Dave was the most experienced bicycle mechanic in his area. He had run a successful workshop for 20 years.
Dave wanted to allow cyclists to find his business online, and had decided to create a website for his shop. He read the Google webmaster SEO guidelines:
“Create a useful, information-rich site, and write pages that clearly and accurately describe your content,” the guidelines offered.
“Fine,” he thought. “I will write a few pages about what my business does, and list the reasons why they should call me.”
Three months later, his site had received 0 visits from organic Google search.
“Why won’t Google show my website? I am the best bicycle repair shop in the area!”
And he was.
But why couldn’t Google see?
For many businesses, natural SEO is anything but natural
Google has lost sight of what their users want when searching for local businesses: shops that offer good service, have high levels of expertise, good prices, and happy customers.
However, Google has become so lost in the pursuit of penalising spam and rewarding “natural” SEO that they seem to have forgotten that the best business results for users sometimes aren’t the sites with the “best” SEO.
How to try without trying
Like Dave, we’re all trying to keep up with what SEO factors Google consider important. Links still play a vital role in getting a website to rank well in Google.
Matt Cutts has indeed said, “The objective is not to ‘make your links appear natural’; the objective is that your links are natural.”
But why is a business expected to go about creating content to receive natural links if they are in the business of creating a company that Google users would want to find in organic search results?
Should Dave focus on bike links or web links?
By rewarding business websites that have strong SEO signals which Google deems to be “natural”, Google may in fact be rewarding sites which spend an unnatural amount of time and resources on optimising their site on the internet.
Thus, a bike mechanic who spends all their time trying to write link-friendly content would presumably have worse customer service and lower expertise. Such a business may therefore be less desirable to people who use Google.
Outsourcing natural SEO
Google tries to convince us all that a good SEO strategy does not have to be expensive or time-consuming. However, by Googling just a handful of popular keywords, it quickly becomes clear that sites which devote time and money to SEO are achieving good rankings.
On Google’s SEO guide page, it even makes suggestions on how to pick the right SEO specialist, making it seem a foregone conclusion that business owners always need to hire an SEO company to ‘do’ their SEO. Is paying someone to do your SEO natural?
Businesses either need to pay an SEO specialist to do unnatural SEO on their behalf, or to spend time learning about website management, social media and PR themselves.
Bike mechanic or content writer?
By building a genuinely useful online resource, we’re told that Google will reward us with prominent search rankings.
But would a bicycle repair shop really build an online cycling resource if Google was not watching? Does any business purely rely on ‘natural’ SEO to automatically happen?
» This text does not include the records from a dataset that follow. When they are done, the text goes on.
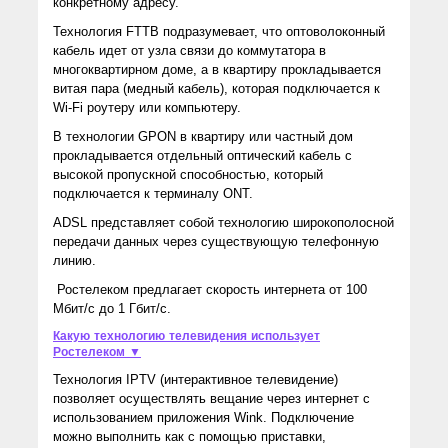
конкретному адресу.
Технология FTTB подразумевает, что оптоволоконный
кабель идет от узла связи до коммутатора в
многоквартирном доме, а в квартиру прокладывается
витая пара (медный кабель), которая подключается к
Wi-Fi роутеру или компьютеру.
В технологии GPON в квартиру или частный дом
прокладывается отдельный оптический кабель с
высокой пропускной способностью, который
подключается к терминалу ONT.
ADSL представляет собой технологию широкополосной
передачи данных через существующую телефонную
линию.
Ростелеком предлагает скорость интернета от 100
Мбит/с до 1 Гбит/с.
Какую технологию телевидения использует
Ростелеком ▼
Технология IPTV (интерактивное телевидение)
позволяет осуществлять вещание через интернет с
использованием приложения Wink. Подключение
можно выполнить как с помощью приставки,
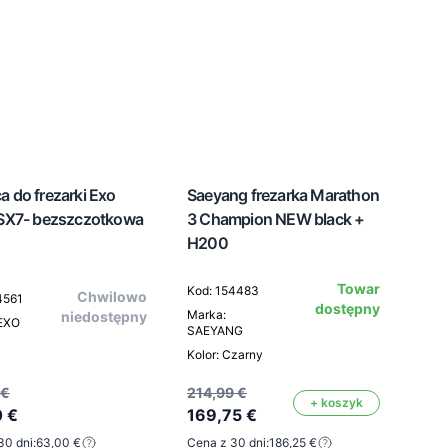
a do frezarki Exo
Saeyang frezarka Marathon
 SX7- bezszczotkowa
3 Champion NEW black +
H200
Towar
Kod: 154483
Chwilowo
4561
dostępny
Marka:
niedostępny
 EXO
SAEYANG
Kolor: Czarny
 €
214,99 €
+ koszyk
 €
169,75 €
30 dni:
63,00 €
Cena z 30 dni:
186,25 €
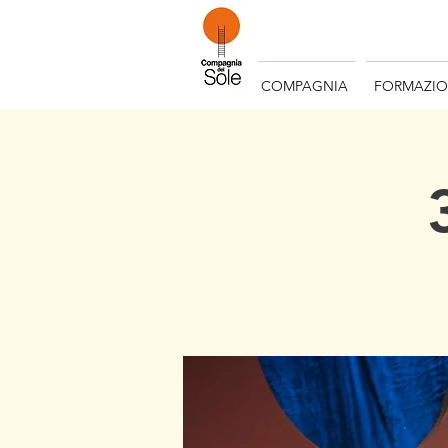
COMPAGNIA
FORMAZI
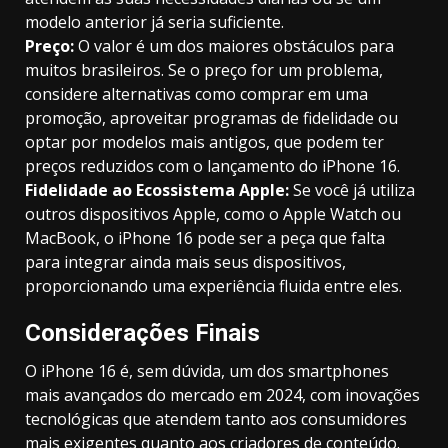
modelo anterior já seria suficiente.
Preço:
O valor é um dos maiores obstáculos para
muitos brasileiros. Se o preço for um problema,
considere alternativas como comprar em uma
promoção, aproveitar programas de fidelidade ou
optar por modelos mais antigos, que podem ter
preços reduzidos com o lançamento do iPhone 16.
Fidelidade ao Ecossistema Apple:
Se você já utiliza
outros dispositivos Apple, como o Apple Watch ou
MacBook, o iPhone 16 pode ser a peça que falta
para integrar ainda mais seus dispositivos,
proporcionando uma experiência fluida entre eles.
Considerações Finais
O iPhone 16 é, sem dúvida, um dos smartphones
mais avançados do mercado em 2024, com inovações
tecnológicas que atendem tanto aos consumidores
mais exigentes quanto aos criadores de conteúdo.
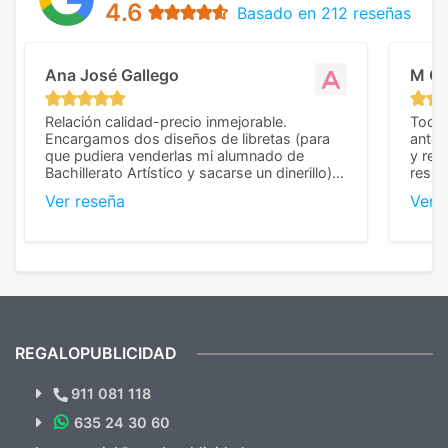
4.6
Basado en 212 reseñas
Ana José Gallego
M C
Relación calidad-precio inmejorable.
Todo 
Encargamos dos diseños de libretas (para
anter
que pudiera venderlas mi alumnado de
y rep
Bachillerato Artístico y sacarse un dinerillo) y
resul
nos dieron el mejor presupuesto con
perso
Ver reseña
Ver 
diferencia, con libretas de muy buena calidad
cuand
y muy bien terminadas con la estampación
compl
en los colores pedidos. La atención al
pusie
cliente, inmejorable, respondiendo a cada
para 
duda que teníamos en el proceso. Nos
como
mandaron las miniaturas para
repet
previsualizarlas (las adjunto) y llegaron tal
todo!
cual, sin el menor problema. Totalmente
recomendables.
REGALOPUBLICIDAD
¿Quieres ver nuestras últimas
Novedades y Ofertas?
911 081 118
635 24 30 60
SUSCRÍBETE!!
If they did, it would be SEO suicide.
The message from Google is that it will only rank a bicycle repair shop highly if it also satisfies other algorithmic criteria which is completely outside the remit of somebody in the business of repairing bicycles.
Maybe natural SEO isn’t so natural.
It’s not just small businesses that struggle
When Interflora was penalised for shady SEO tactics, the Google employees who manually dished out the penalty undoubtedly assumed that they were doing the best thing for the quality of the search results – and that users would ultimately benefit.
But during the period when Interflora’s penalty was in effect, did users really benefit from not seeing an Interflora SEO listing when they searched for ‘flower delivery’? Why would a user looking to send flowers to a loved one not wish to see a listing for the UK’s largest flower delivery company? Why would a company’s shady SEO tactics have any bearing on whether a user would find the actual flower delivery service useful?
When a user searches for bicycle repair, they probably just want listings for good bicycle repair shops. Whether or not the repair shops have pages and pages of useful content which is highly shared can be completely irrelevant.
In this sense, in the mist of fighting battle against web spam, Google has lost sight of what many users of their search engine want.